As if one City of Lights wasn’t already enough, for a few months towards the end of WWI, Paris almost had a twin. Wily military strategists, understandably tired of the enemy dropping bombs on their beautiful hometown, decided that the best way to keep it safe was to bring in a stunt double; a lifesize mock up situated a few miles west which would act as a decoy to draw fire from Paris proper.
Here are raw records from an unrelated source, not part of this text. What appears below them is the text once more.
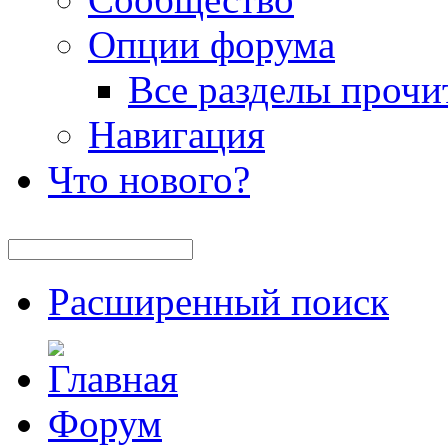
Опции форума
Все разделы прочи
Навигация
Что нового?
Расширенный поиск
Форум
There were a number of proposed sites for the doppelganger Paname with first prize going to an area of woodland on the outskirts of a sleepy little suburban town called Maisons Laffitte, conveniently nestled in a bend of the river Seine remarkably similar in size and shape to another located just a few miles north of the capital. These days Maisons Laffitte is a decidedly upmarket retreat from the noise and fumes of the inner city, a peaceful bourgeois haven for bankers and lawyers with excessively expensive clothes and unusually named children; a million miles from the bizarre scene that would have unfolded there had the armistice not been signed before construction could be completed.
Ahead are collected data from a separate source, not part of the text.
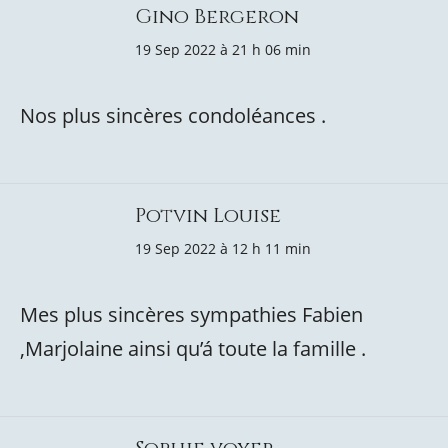
Gino Bergeron
19 Sep 2022 à 21 h 06 min
Nos plus sincères condoléances .
Potvin Louise
19 Sep 2022 à 12 h 11 min
Mes plus sincères sympathies Fabien
,Marjolaine ainsi qu’á toute la famille .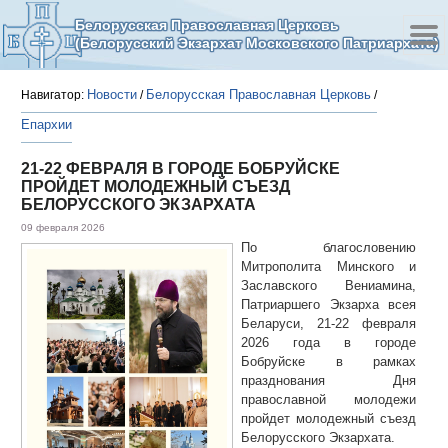
Белорусская Православная Церковь
(Белорусский Экзархат Московского Патриархата)
Новости
Белорусская Православная Церковь
Навигатор:
/
/
Епархии
21-22 ФЕВРАЛЯ В ГОРОДЕ БОБРУЙСКЕ
ПРОЙДЕТ МОЛОДЕЖНЫЙ СЪЕЗД
БЕЛОРУССКОГО ЭКЗАРХАТА
09 февраля 2026
По благословению
Митрополита Минского и
Заславского Вениамина,
Патриаршего Экзарха всея
Беларуси, 21-22 февраля
2026 года в городе
Бобруйске в рамках
празднования Дня
православной молодежи
пройдет молодежный съезд
Белорусского Экзархата.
Plans for Paris Mark Deux were ambitious. In total, three separate zones were sanctioned for construction; Zone A to the north east of Paris which would be designed to look like the large suburban regions of Saint Denis and Aubervilliers and would include dummy versions of the Gare du Nord and Gare de l’Est train stations; Zone B to the north west at Maisons Laffitte, the Faux Paris itself, a sprawling network of replica buildings and landmarks encompassing everything from the Champ de Mars to the Champs Élysées, the Trocadéro Palace to the circular railway that skirted the outer limits of the city, the Chemin de fer de Petite Ceinture; and finally, Zone C, which would be built to the east of the city and would mimic a vast, entirely fictional, industrial area comprised of a series of enormous factories filled with absolutely nothing.
The idea of a to-scale decoy city made of wood and canvas dumped out in the leafy suburbs just a few miles from Paris’ instantly recognizable landscape may seem a little far fetched, if not completely bonkers. However, as the war progressed and French anti-aircraft technology improved, the daylight airship bombings which had previously caused such havoc were eventually rendered too risky. As such, any bombing raids were forced to take place under cover of darkness and it was at this point that an illuminated sham Paris began to make a little more sense.
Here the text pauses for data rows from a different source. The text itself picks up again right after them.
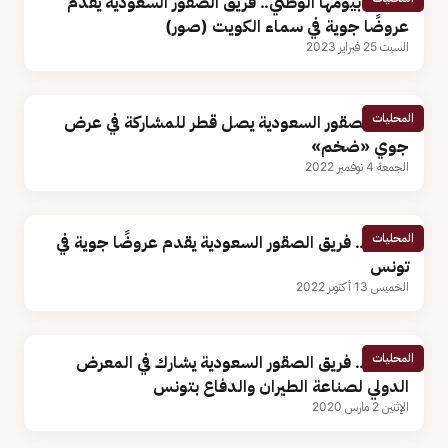
احتفالًا بيومها الوطني.. فريق الصقور السعودية يقدّم
عروضًا جوية في سماء الكويت (صور)
السبت 25 فبراير 2023
المحليات
فريق الصقور السعودية يصل قطر للمشاركة في عرض
جوي «ضخم»
الجمعة 4 نوفمبر 2022
المحليات
بالصور.. فريق الصقور السعودية يقدم عروضًا جوية في
تونس
الخميس 13 أكتوبر 2022
المحليات
بالصور.. فريق الصقور السعودية يشارك في المعرض
الدولي لصناعة الطيران والدفاع بتونس
الإثنين 2 مارس 2020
French fighter pilots reported that during night flights they tended to look for certain familiar features of the landscape below when attempting to locate the city. According to their research, railways, lakes, rivers, roads and woodland were the most useful indicators that they were in the neighborhood. Armed with this information, the mastermind behind the replica project, Fernand Jacopozzi, along with his team of highly capable engineers set to work making life even harder for their German counterparts, already struggling to find their bearings in an era before radar or precision targeting. With the chief intention of confusing an enemy pilot sufficiently that he would start to doubt his own convictions, the construction of Paris’ mirror image began in earnest at Villepinte to the northeast where a working model of the Gare de l’Est gradually began to take form.
No detail was overlooked: complex, sprawling networks of lights arranged skillfully creating the impression of railway tracks and avenues, as well as storm lamps clustered together on ingenious moving platforms designed to simulate vast steam trains in motion. Immense empty sheds masquerading as factories had translucent sheets of painted canvas stretched tightly across their wooden frames which were illuminated from underneath, an arrangement that to anyone passing overhead would look remarkably like the dirty glass roofs characteristic of industrial buildings. Working furnaces were also installed to add an extra dimension of reality and the factory’s lights were even configured to dim noticeably during an air raid, fooling enemy pilots into believing that the facsimile buildings were, in fact, occupied.
In the end it was only this small part of Zone A that saw the light of day. The German bombing campaign came to an end in September 1918 and the armistice was signed at Compiègne two months later. The mock factories and railway network at Villepinte were dismantled shortly after the cessation of hostilities, so that, by the beginning of the 1920s little remained of the project at all. Though his fascinating idea never really got much further than the drawing board, the designs of Fernand Jacopozzi inspired similarly ambitious schemes in the United States during the Second World War. Jacopozzi himself went on to become one of the fathers of modern illuminated advertising billboards, with perhaps his most memorable project being the famous ‘Citroen’ logo that brought light to a previously sombre Eiffel Tower.